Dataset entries
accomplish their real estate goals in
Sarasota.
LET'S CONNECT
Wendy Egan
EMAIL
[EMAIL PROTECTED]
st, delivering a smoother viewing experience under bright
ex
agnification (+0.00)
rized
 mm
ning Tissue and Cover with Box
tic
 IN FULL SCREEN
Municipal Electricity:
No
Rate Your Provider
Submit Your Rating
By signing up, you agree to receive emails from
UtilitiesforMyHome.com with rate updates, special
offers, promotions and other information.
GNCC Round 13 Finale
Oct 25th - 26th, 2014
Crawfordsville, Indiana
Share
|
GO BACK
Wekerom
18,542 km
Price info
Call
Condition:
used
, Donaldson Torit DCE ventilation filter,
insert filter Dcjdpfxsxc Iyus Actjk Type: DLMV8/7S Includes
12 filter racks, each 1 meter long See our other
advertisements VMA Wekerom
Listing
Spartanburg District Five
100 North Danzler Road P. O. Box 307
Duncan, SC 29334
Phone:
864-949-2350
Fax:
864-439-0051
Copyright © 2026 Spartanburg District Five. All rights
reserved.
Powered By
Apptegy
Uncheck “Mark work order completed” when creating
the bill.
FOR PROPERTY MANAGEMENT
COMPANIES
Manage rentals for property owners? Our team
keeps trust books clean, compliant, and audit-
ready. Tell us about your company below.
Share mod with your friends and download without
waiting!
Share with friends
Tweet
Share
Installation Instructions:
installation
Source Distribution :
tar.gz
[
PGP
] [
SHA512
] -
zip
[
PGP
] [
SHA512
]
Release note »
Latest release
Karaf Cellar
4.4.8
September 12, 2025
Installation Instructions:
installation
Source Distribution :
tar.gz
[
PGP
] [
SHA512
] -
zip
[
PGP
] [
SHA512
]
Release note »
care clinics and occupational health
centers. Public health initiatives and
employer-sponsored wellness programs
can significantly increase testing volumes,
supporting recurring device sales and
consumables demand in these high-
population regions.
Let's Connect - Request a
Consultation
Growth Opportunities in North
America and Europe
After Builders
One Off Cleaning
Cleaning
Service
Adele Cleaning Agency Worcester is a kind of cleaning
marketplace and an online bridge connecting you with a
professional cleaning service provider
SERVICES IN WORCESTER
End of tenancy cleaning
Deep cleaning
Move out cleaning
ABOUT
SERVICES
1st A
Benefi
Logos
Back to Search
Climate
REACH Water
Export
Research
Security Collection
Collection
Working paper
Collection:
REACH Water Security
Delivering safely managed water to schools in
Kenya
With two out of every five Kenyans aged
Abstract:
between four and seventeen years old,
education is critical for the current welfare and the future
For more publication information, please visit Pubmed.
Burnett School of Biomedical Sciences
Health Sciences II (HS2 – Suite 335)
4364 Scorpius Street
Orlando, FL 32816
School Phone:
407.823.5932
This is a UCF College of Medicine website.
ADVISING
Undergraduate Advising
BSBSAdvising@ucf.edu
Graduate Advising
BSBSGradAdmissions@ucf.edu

§ **To-do item**
Copy each line from the entries above that contains the string "Share". Matching is case-sensitive.

§ **Written answer**
Share
Share mod with your friends and download without
Share with friends
Share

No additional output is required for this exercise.